Resource-efficient context-aware dynamical decoupling embedding for arbitrary large-scale quantum algorithms

Abstract: We introduce and implement GraphDD: an efficient method for real-time, circuit-specific, optimal embedding of dynamical decoupling (DD) into executable quantum algorithms. We demonstrate that for an arbitrary quantum circuit, GraphDD exactly refocuses both quasi-static single-qubit dephasing and crosstalk idling errors over the entire circuit, while using a minimal number of additional single-qubit gates embedded into idle periods. The method relies on a graph representation of the embedding problem, where the optimal decoupling sequence can be efficiently calculated using an algebraic computation that scales linearly with the number of idles.
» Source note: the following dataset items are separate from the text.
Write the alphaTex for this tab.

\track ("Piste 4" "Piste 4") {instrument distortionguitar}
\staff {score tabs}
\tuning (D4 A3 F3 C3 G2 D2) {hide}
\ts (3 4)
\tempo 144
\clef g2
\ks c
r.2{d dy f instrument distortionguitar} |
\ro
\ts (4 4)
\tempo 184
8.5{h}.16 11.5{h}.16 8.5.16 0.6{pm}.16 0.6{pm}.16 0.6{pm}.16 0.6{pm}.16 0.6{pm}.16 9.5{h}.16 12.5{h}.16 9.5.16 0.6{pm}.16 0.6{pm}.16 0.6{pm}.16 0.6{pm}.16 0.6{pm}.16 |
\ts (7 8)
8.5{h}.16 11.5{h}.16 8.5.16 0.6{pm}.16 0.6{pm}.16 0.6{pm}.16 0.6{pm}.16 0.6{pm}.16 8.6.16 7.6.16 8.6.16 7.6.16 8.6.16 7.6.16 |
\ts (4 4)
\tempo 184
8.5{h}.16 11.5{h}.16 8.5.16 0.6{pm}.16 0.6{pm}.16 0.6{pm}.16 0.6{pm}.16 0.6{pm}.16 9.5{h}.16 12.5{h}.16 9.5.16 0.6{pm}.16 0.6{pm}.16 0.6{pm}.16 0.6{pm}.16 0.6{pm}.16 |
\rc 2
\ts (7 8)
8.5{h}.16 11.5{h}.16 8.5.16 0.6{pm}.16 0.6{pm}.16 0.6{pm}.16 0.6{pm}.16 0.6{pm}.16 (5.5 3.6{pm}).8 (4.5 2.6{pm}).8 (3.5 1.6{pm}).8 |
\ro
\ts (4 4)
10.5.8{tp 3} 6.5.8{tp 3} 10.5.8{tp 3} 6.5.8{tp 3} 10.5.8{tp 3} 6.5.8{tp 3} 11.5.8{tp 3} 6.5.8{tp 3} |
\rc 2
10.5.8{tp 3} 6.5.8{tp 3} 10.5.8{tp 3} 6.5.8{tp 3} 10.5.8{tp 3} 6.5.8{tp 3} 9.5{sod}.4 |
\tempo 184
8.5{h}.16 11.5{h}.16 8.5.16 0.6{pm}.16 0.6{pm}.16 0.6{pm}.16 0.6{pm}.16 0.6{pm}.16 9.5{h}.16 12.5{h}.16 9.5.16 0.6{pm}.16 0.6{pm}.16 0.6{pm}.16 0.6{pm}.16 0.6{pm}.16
This allows optimal DD to be embedded during circuit compilation, without any calibration overhead, additional circuit execution, or numerical optimization. The method is generic and applicable to any arbitrary circuit; in compiler runtime the specific pulse-sequence solutions are tailored to the individual circuit, and consider a range of contextual information on circuit structure and device connectivity. We verify the ability of GraphDD to deliver enhanced circuit-level error suppression on 127-qubit IBM devices, showing that the optimal circuit-specific DD embedding resulting from GraphDD provides orders of magnitude improvements to measured circuit fidelities compared with standard embedding approaches available in Qiskit.